The scheme will run for a trial period of three years from the date on which the Minister for Communications, Energy and Natural Resources made the first Order to establish the list of approved energy-efficient equipment. This Order (S.I. 399/2008) was made on 9 October 2008.

However, expenditure that is incurred on equipment on or after 31 January 2008 will qualify for the incentive if that equipment is subsequently on the approved list.

The scheme itself also came into operation on 9 October 2008 when the Minister for Finance made the required Commencement Order.

The scheme itself also came into operation on 9 October 2008 when the Minister for Finance made the required Commencement Order.

The energy-efficient equipment must be new. It must meet specified energy-efficient criteria and must fall within three specified classes of technology. These criteria and classes of technology have been determined by the Minister for Communications, Energy and Natural Resources. The Minister will approve items of equipment within each class that will be eligible under the scheme and will publish these on a list. The Minister can, by Order, amend the list of approved items after the initial list has been published. The list of approved items will be maintained by Sustainable Energy Ireland and will be available at www.sei.ie. A company is required to incur a minimum amount of expenditure on providing the equipment and this varies with the particular class of technology to which the equipment belongs. The classes of technology and their corresponding energy-efficient criteria and minimum expenditure limits are set out in the table below.

Class of technology

Energy-efficient criteria

Minimum expenditure

Motors and Drives

Motors: An asynchronous electric motor with a power rating of 1.1kW or greater, either standalone or as part of other equipment, meeting a specified efficiency standard.

€1,000

Variable speed drive: A drive that is specifically designed to drive an AC induction motor in a manner that rotates the motor’s drive shaft at a variable speed dictated by an external signal.

Lighting

Lighting units, comprising fittings, lamps, and associated control gear, that meet specified efficiency criteria, or lighting control systems designed to improve the efficiency of lighting units. Includes occupancy sensors and high efficiency signs.

€3,000

Building Energy Management Systems

Computer-based systems, designed primarily to monitor and control building energy use with the aim of optimizing energy efficiency and meeting specified efficiency standards.

€5,000

The Finance (No. 2) Bill 2008, as initiated, contains a provision in section 33 to extend from 3 to 7 the categories of energy-efficient equipment to be included in the scheme.

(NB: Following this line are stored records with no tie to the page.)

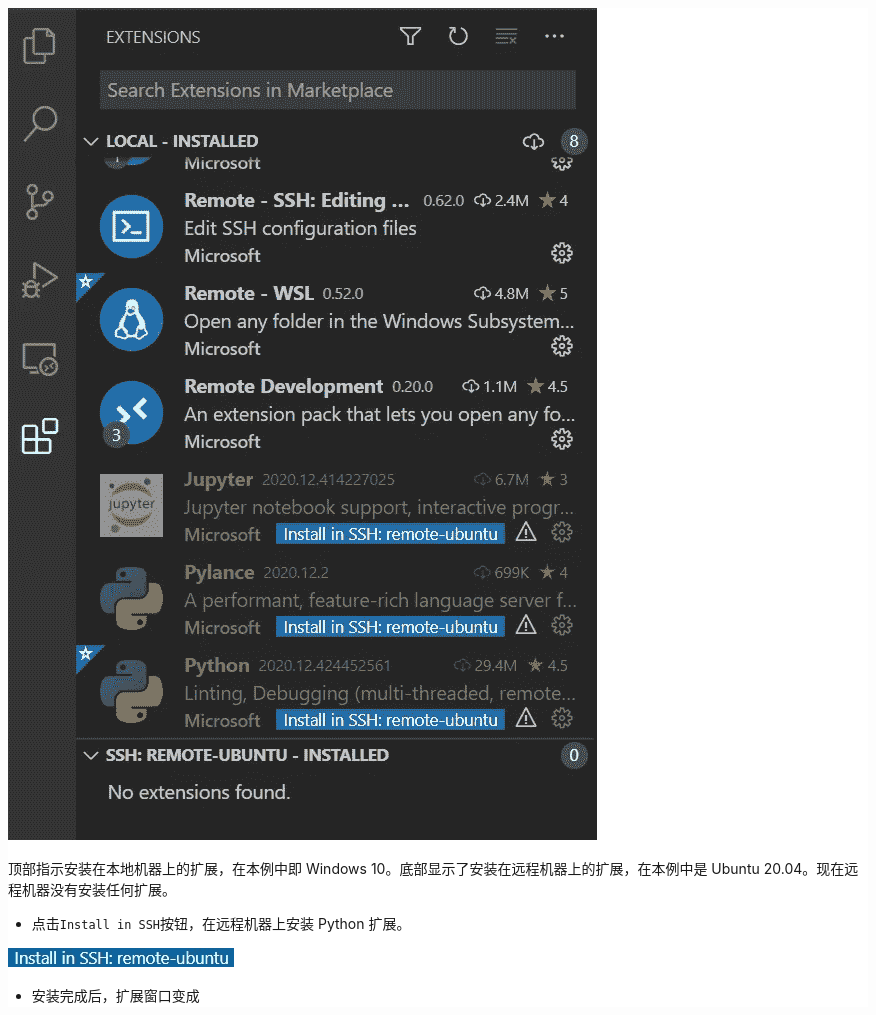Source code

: ![](img/5646ba761ac916f4d174bcb0c66268df.png)

顶部指示安装在本地机器上的扩展，在本例中即 Windows 10。底部显示了安装在远程机器上的扩展，在本例中是 Ubuntu 20.04。现在远程机器没有安装任何扩展。

*   点击`Install in SSH`按钮，在远程机器上安装 Python 扩展。

![](img/6c49d920885d4d6839401c19af057eb4.png)

*   安装完成后，扩展窗口变成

The proposed new categories are:

  • Information and Communications Technology
  • Heating and Electricity Provision
  • Process and Heating, Ventilation and Air-conditioning (HVAC) Control Systems
  • Electric and Alternative Fuel Vehicles

These proposed new categories will not become effective until the Finance (No. 2) Bill 2008 is passed into law and the Minister for Finance makes the required Commencement Order. In addition, the Minister for Communications, Energy and Natural Resources will have to make a new Order listing the approved items within the new categories. The Finance (No. 2) Bill 2008, as initiated, does not extend the initial trial period of 3 years.

How relief is claimed

There is no requirement to obtain approval for expenditure on the energy-efficient equipment. The normal self-assessment provisions apply. Once a company meets all of the required conditions, it can claim the allowance for the accounting period in which the equipment was first provided and used for its trade provided that the equipment is included on the published list at some stage during that accounting period. The allowance should be claimed on the company’s return of income (form CT1) and should be included along with any other wear and tear allowances for machinery and plant. The current form CT1 does not contain a dedicated entry for the new allowance but may do so in the future.